Catholic Medical Association Dismayed After Ban on Federally Funded Fetal Tissue Research is Reversed
Philadelphia, PA- April 21, 2021- The Catholic Medical Association is dismayed after the U.S. Department of Health and Human Services reversed restrictions which banned NIH research and limited federally funded research using the tissues of aborted babies.
“This move by HHS completely undermines life-affirming science and disregards the need for ethical perspective on the way we conduct research,” said Dr. Michael Parker, CMA President.
CMA announced last year that several of its members were federally appointed to The Human Fetal Tissue Research Ethics Advisory Board of the National Institutes of Health, which has been disbanded as a result of this HHS action.
The board’s objective, in part, was to advise on the ethics of federally funded research which includes tissue from the bodies of babies who were aborted.
Dr.
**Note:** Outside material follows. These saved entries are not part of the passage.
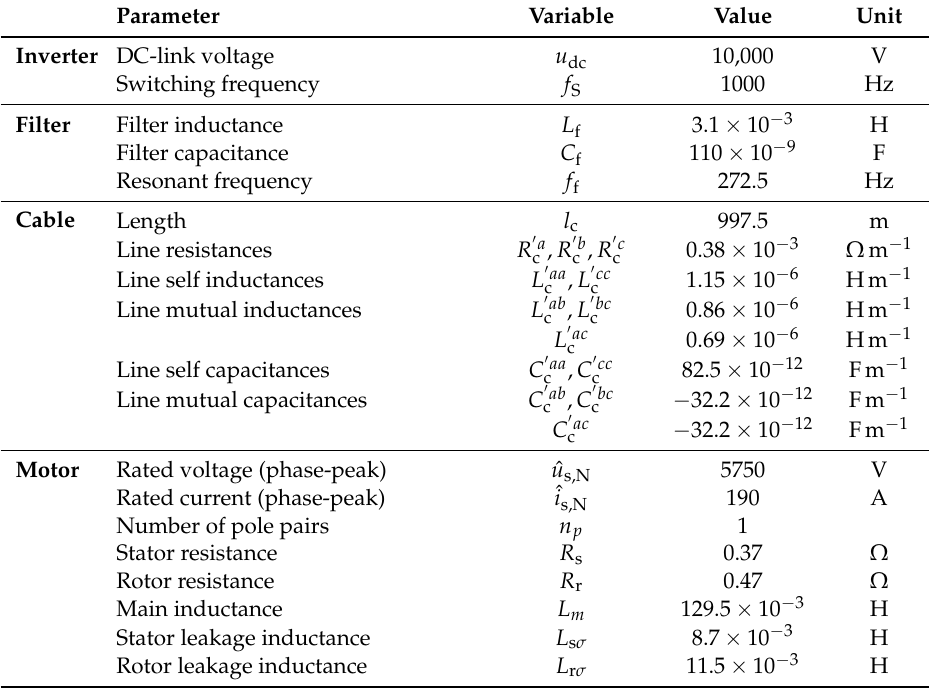
Table 2. Simulation parameters of the electrical subsystem.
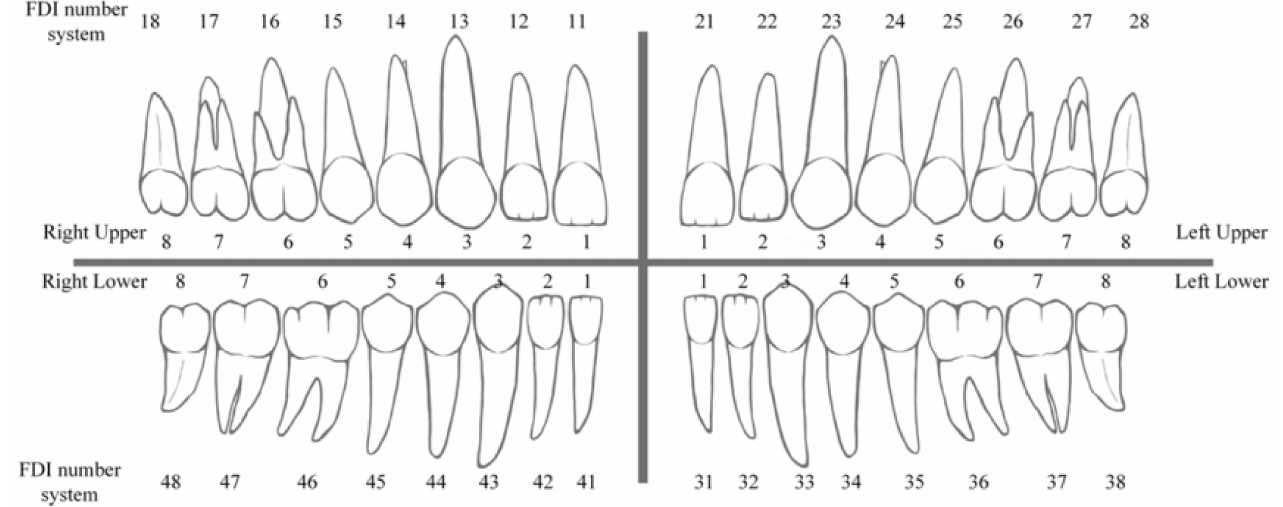
Figure 22. FDI World Dental Federation notation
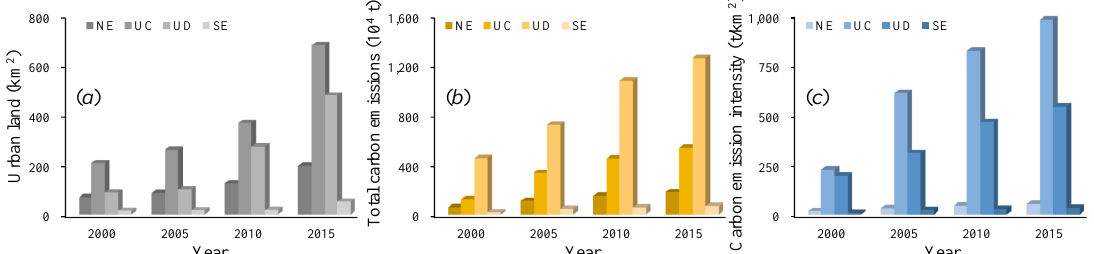
Figure 4. Urban land and carbon emissions at the regional scale in Chongqing from 2000 to 2015. Note: ( a ) urban land; ( b ) total carbon emissions; ( c ) carbon emission intensity.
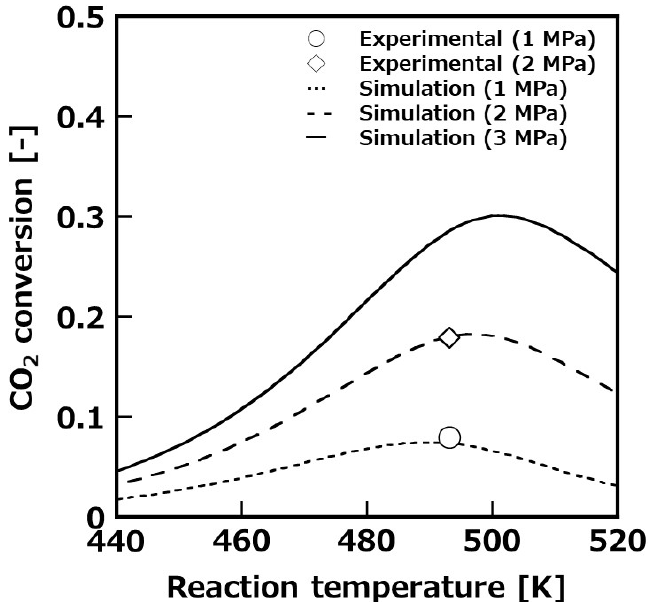
Figure 6. Experimental and simulation results of membrane reactor (SV = 1000 h − 1 ).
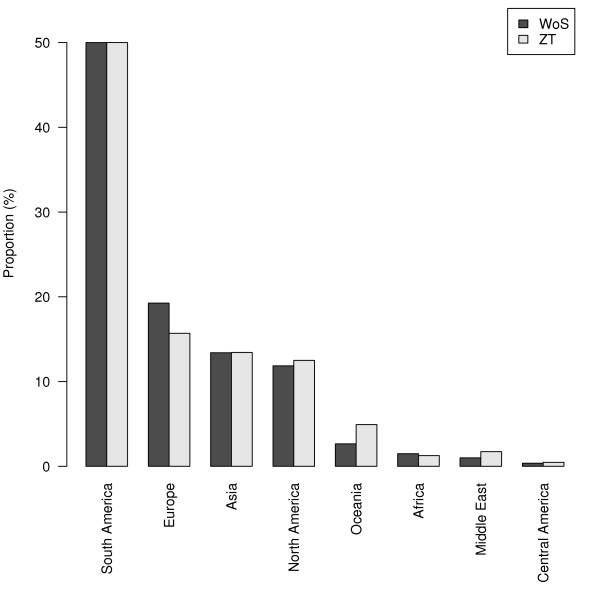
Comparison of the proportion of regions publishing new species in 2006 in journals indexed in the Web of Science (WoS, 4313 articles) and in the Zootaxa subset (ZT, 675 articles). Search query: ("sp nov" OR "new species") AND "2006".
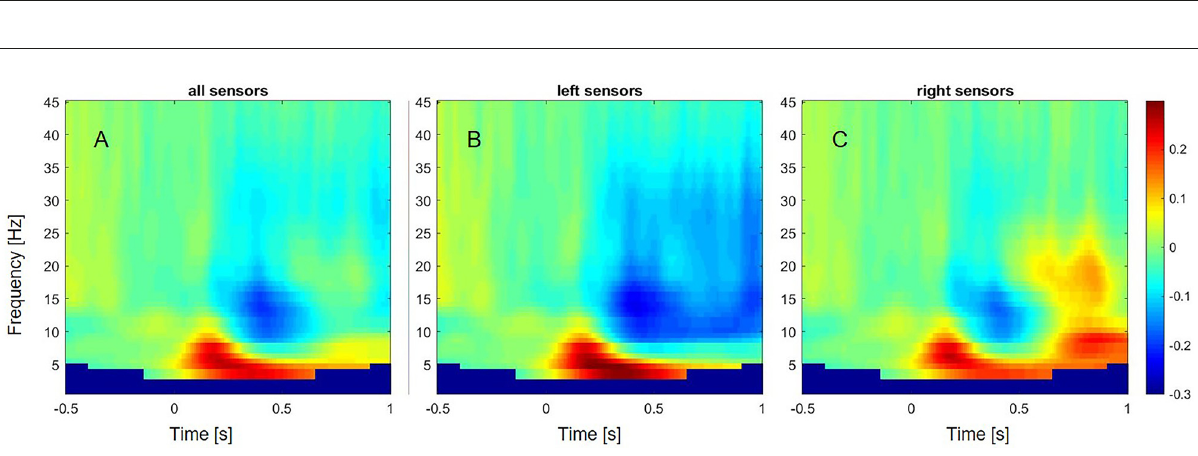
FIGURE2 Event-related changes in oscillations across subjects and different frequency bands from 1 to 45 Hz. (A) Event-related oscillatory changes over all sensors. (B) Event-related oscillatory changes over left sensors. (C) Event-related oscillatory changes over right sensors.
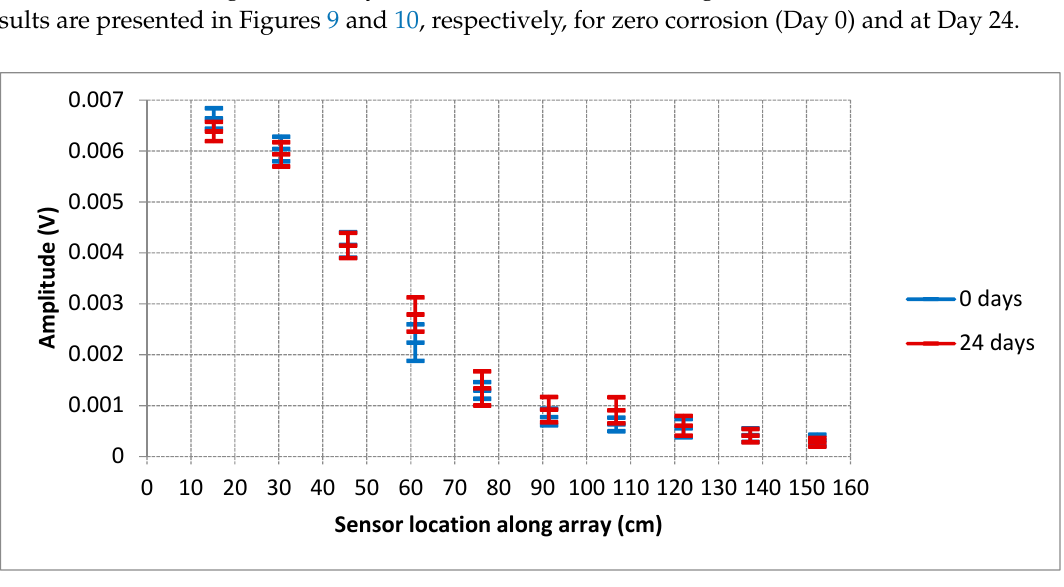
Figure 9. Amplitude of leaked waves versus sensor location plot for Specimen 1, with the transmitter on the corroded bar (Rebar 1: corrosion in the middle) and receivers 30.48 cm (1 foot) away from the bar.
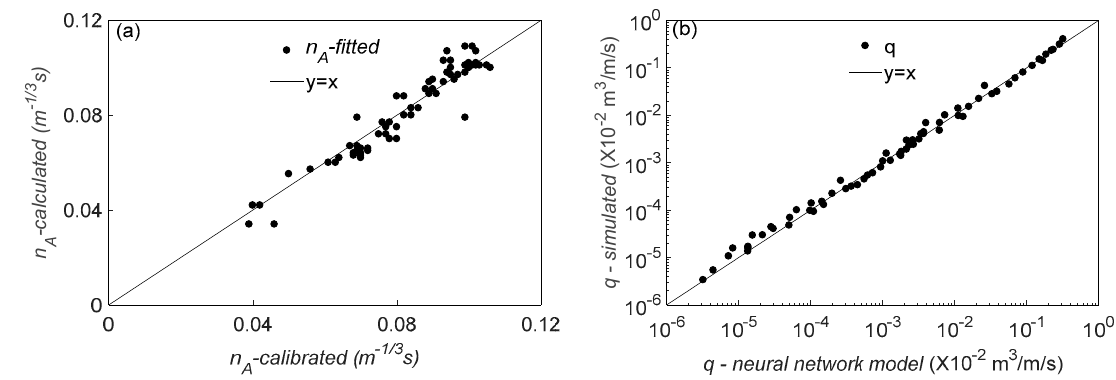
Figure 7. Comparison of the calculated n A and the calibrated n A ( a ) and the predicted q by the neural network and numerically simulated q ( b ) by the SWASH model.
Greg Burke, Co-Chair of CMA’s Ethics Committee, was appointed to the advisory board. In response to this HHS action, Dr. Burke said “It is ethically incoherent that the same person who gives consent for research on an aborted fetus is the same person who consented to the abortion. How can one reconcile such contradictory aims?”
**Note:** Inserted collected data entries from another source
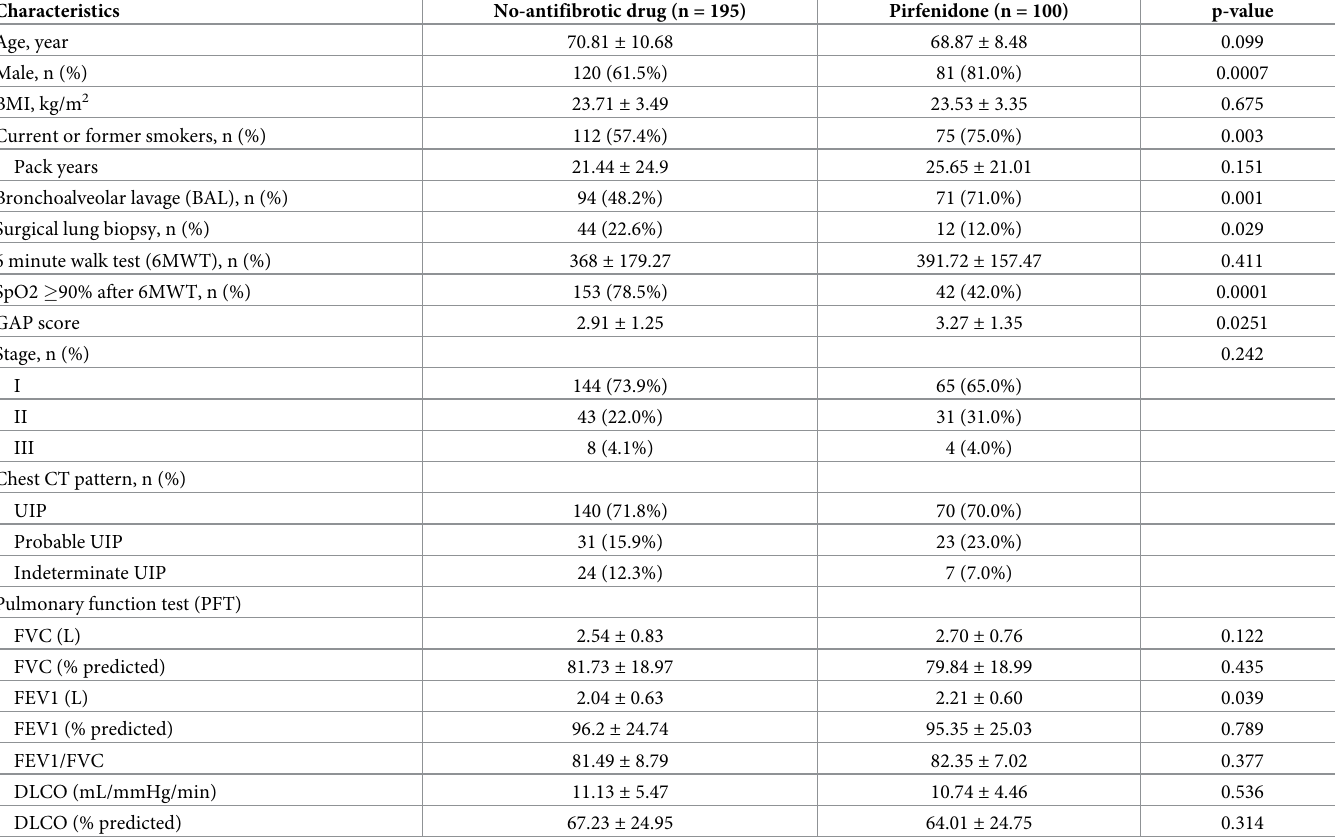
Table 1. Baseline epidemiological and clinical characteristics of the enrolled patients.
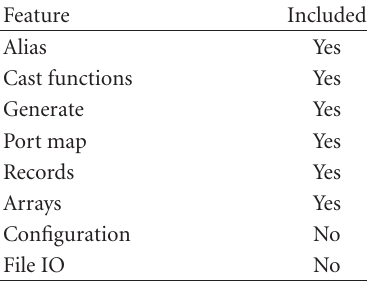
Table 2: V2SC + wrapper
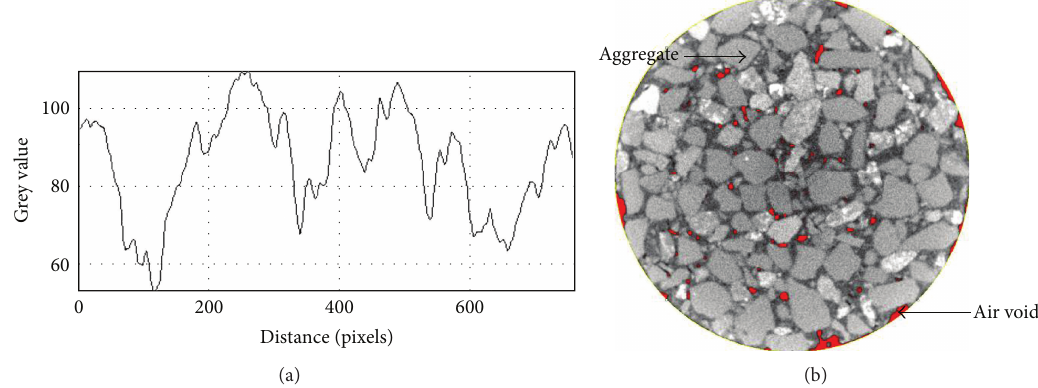
Figure 4: (a) Plot of grey value profile in asphalt mixture; (b) threshold image showing air voids in compacted asphalt mixture.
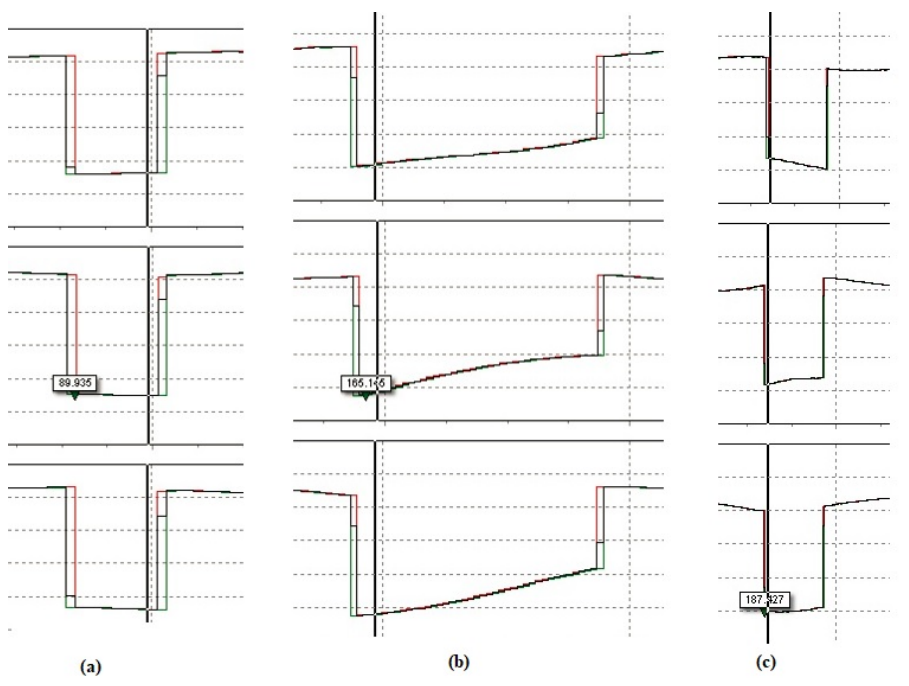
Figure 16. Grid connected to induction motor under loaded conditions with a sag of ( a ) 40%, ( b ) 70%, and ( c ) 80%. Table 3. Induction motor under loaded conditions [neutral not connected].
“The unborn child does not have the capacity to consent to research on their deceased bodies and the research itself promises no benefit to them. Such an approach violates all the norms of morally sound scientific inquiry,” added Dr. Burke.
“It is discouraging, to say the least, that this administration is reversing course after so much progress was made to uphold the dignity and beauty of the human person,” added Dr. Parker.
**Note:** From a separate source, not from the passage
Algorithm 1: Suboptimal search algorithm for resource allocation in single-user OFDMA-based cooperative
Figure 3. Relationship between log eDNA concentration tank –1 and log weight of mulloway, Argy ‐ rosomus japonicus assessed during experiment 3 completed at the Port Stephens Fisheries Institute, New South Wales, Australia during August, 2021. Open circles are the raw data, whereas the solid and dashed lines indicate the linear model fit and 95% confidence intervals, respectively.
“The use of human fetal tissue for scientific research remains deeply divisive and controversial, and a reminder that however noble the aim is of eliminating disease and improving quality of life, science must always be conducted with a deep, profound, and unwavering respect for the dignity of persons,” said CMA member, Dr. Ashley Fernandes (who was also on the advisory board) in August of 2020.
CMA believes ethical research should aim to advance the cause of human life and reduce suffering; thus should not be contaminated with acts that are in contrast to its purpose.